Suspension de la prescription en cas d’expertise judiciaire : un rappel utile de la Cour de cassation

Si en principe, la suspension et l’interruption de la prescription ne peuvent s’étendre d’une action à une autre, il en est autrement lorsque les deux actions tendent à un même but, comme cela est le cas en matière de vente de l’action en garantie des vices cachés et de celle fondée sur l’obligation de délivrance conforme.

Une société ayant fait l’acquisition de moteurs défectueux a assigné le vendeur en référé-expertise sur le fondement de l’article 145 du code de procédure civile pour rechercher l’existence de vices rédhibitoires. Le président du Tribunal de commerce saisi a fait droit à cette demande et ordonné une expertise à l’issue de laquelle un rapport a été déposé.

Plus d’un an après le dépôt du rapport d’expertise, l’acheteur a assigné au fond le vendeur en invoquant des manquements à son obligation de délivrance conforme et à son obligation de conseil.

La Cour d’appel de Lyon a déclaré ces demandes irrecevables car prescrites, aux motifs (i) que le délai de prescription avait été interrompu par l’assignation en référé puis suspendu par le prononcé de la mesure préventive, mais (ii) que les mesures d’instruction préventives, qui visaient à rechercher l’existence de vices rédhibitoires, n’avaient pas le même objet que celui des prétentions dont les juges étaient saisis au fond sur le fondement de l’obligation de délivrance conforme et du devoir de conseil.

La Cour de cassation a cassé cet arrêt. Appliquant l’article 2239 du code civil selon lequel la prescription est suspendue lorsque le juge fait droit à une demande de mesure d’instruction présentée avant tout procès, elle a jugé que « si, en principe, la suspension comme l’interruption de la prescription ne peuvent s’étendre d’une action à une autre, il en est autrement lorsque les deux actions tendent à un même but, de sorte que la seconde est virtuellement comprise dans la première ». Elle a ensuite considéré que la demande d’expertise en référé qui avait pour objet d’identifier les causes des sinistres subis par les matériels livrés et de déterminer s’ils étaient atteints d’un vice rédhibitoire, tendait au même but que l’action en inexécution de l’obligation de délivrance conforme engagée au fond. La mesure d’instruction ordonnée avait donc suspendu la prescription de l’action au fond.

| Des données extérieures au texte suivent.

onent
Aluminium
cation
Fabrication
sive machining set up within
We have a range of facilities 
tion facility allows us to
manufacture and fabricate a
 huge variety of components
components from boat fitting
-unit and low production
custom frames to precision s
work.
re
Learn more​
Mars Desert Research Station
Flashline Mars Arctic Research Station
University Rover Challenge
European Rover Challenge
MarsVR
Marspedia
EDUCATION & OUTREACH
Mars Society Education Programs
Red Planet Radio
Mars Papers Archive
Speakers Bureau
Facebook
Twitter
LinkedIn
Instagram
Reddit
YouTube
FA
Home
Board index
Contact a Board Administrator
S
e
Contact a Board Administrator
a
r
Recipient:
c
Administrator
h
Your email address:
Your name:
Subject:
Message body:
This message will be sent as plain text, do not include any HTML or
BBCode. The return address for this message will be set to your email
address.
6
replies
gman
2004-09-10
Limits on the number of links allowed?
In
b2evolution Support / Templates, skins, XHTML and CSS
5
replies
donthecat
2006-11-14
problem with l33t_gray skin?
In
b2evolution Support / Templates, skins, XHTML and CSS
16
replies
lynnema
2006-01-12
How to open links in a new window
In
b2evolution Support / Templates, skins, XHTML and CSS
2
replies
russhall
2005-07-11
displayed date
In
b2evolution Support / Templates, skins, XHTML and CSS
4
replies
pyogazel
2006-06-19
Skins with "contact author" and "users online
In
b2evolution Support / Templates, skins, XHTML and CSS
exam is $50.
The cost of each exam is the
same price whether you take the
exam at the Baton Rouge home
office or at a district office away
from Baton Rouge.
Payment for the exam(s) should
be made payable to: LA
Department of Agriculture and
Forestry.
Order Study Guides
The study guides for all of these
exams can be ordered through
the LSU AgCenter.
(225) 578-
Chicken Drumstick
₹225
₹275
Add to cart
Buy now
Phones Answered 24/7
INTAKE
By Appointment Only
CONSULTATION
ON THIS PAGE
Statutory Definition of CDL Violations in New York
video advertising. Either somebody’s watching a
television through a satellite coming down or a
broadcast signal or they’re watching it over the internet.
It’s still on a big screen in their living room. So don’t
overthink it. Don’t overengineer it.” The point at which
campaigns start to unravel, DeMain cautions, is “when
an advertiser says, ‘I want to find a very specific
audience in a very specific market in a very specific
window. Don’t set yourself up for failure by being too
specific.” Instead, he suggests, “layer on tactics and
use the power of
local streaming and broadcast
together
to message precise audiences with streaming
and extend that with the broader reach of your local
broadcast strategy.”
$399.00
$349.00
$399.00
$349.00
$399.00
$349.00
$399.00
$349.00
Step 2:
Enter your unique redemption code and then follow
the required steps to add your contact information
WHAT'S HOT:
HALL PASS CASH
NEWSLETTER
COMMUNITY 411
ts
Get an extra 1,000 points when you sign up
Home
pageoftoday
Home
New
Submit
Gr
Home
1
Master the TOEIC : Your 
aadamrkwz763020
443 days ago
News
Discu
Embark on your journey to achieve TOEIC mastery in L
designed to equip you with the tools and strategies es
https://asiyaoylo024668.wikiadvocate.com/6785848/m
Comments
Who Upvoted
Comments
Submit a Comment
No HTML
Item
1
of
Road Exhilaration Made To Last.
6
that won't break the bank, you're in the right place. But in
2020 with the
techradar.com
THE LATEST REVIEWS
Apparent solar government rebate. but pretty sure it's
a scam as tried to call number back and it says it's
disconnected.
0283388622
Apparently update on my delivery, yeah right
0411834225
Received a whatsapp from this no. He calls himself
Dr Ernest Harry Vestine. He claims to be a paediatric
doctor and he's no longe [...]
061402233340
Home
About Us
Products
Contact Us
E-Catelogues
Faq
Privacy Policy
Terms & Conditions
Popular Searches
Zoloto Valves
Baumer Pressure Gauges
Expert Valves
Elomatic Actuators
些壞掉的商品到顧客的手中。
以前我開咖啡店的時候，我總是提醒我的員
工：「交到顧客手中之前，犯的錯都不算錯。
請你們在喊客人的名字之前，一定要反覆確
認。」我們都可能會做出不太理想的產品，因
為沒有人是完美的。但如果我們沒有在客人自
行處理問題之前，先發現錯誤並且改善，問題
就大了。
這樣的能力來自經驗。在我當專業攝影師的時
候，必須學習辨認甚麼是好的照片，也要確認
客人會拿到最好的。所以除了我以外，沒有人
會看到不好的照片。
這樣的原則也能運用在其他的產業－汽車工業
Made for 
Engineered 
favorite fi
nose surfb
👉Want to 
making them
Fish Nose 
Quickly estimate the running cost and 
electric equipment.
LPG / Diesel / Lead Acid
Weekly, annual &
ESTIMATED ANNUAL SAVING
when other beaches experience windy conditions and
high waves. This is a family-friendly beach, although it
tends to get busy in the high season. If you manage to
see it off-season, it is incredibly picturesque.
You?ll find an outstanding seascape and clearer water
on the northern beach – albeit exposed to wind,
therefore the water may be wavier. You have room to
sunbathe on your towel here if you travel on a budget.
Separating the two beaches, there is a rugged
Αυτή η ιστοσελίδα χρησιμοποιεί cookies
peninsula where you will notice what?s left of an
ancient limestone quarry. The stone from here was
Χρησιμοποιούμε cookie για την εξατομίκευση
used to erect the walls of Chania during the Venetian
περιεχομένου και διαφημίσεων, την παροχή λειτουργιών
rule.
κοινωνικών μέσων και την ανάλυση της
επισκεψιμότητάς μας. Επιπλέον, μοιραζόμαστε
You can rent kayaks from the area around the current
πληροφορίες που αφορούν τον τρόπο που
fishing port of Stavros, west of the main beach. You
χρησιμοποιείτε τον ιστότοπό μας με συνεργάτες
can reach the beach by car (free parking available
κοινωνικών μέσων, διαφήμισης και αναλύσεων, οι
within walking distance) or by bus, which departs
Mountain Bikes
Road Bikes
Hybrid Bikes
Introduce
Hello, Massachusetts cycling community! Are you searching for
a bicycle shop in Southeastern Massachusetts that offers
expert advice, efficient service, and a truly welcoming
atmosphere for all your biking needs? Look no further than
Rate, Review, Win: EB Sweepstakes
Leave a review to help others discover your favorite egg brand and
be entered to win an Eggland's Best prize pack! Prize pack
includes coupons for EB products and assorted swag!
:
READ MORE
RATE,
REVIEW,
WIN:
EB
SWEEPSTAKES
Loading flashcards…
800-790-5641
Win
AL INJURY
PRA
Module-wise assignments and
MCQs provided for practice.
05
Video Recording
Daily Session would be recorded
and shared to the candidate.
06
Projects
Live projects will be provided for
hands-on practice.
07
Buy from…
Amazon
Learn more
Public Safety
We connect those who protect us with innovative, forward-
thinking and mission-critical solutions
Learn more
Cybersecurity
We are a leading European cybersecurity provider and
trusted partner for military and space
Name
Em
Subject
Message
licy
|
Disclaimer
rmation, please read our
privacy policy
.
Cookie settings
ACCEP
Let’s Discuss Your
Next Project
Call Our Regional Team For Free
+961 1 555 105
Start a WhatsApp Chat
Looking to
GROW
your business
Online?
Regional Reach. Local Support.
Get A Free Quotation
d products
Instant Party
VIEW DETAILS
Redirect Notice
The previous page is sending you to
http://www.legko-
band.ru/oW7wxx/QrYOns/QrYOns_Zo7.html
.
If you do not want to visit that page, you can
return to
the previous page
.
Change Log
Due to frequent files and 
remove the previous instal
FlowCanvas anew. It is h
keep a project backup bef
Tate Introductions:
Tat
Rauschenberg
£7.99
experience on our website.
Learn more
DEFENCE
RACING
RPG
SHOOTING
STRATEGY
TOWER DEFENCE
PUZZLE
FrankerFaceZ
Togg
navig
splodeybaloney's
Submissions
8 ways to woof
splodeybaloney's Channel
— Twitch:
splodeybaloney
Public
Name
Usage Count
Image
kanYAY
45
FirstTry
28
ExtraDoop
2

Ainsi, l’effet interruptif de prescription attaché à la demande en référé tendant au prononcé d’une mesure d’instruction préventive peut se diffuser à d’autres actions en considération du but poursuivi, et l’action rédhibitoire intentée sur le fondement de la garantie des vices cachés, qui vise la résolution du contrat, tend au même but que l’action en résolution de la vente pour inexécution de l’obligation de délivrance conforme.

L’arrêt est une nouvelle occasion de s’interroger sur l’opportunité distinguer la garantie des vices cachés et l’obligation de délivrance conforme, tant les champs d’application et les régimes de ces notions sont difficiles à distinguer.

Il est aussi l’occasion de rappeler l’attention qui doit être portée aux questions de prescription dans les contentieux impliquant des expertises et, notamment, à l’application successive d’une interruption (assignation en référé) et d’une suspension (mesure d’expertise). Etant rappelé que ces interruption et prescription ne profitent qu’au demandeur à ces mesures et non défendeurs qui ont donc tout intérêt à s’associer à la demande d’expertise, voire à assigner au fond dès l’expertise d’éventuels garants susceptibles d’être appelés en garantie. Ces actions visant seulement à interrompre le délai de prescription sont désormais courantes et les juridictions habituées à prononcer des sursis à statuer dans l’attente de l’issue de la mesure d’instruction.

Référence : Cass. Civ. 2ème, 2 mars 2023, F-B, n°21-18.771.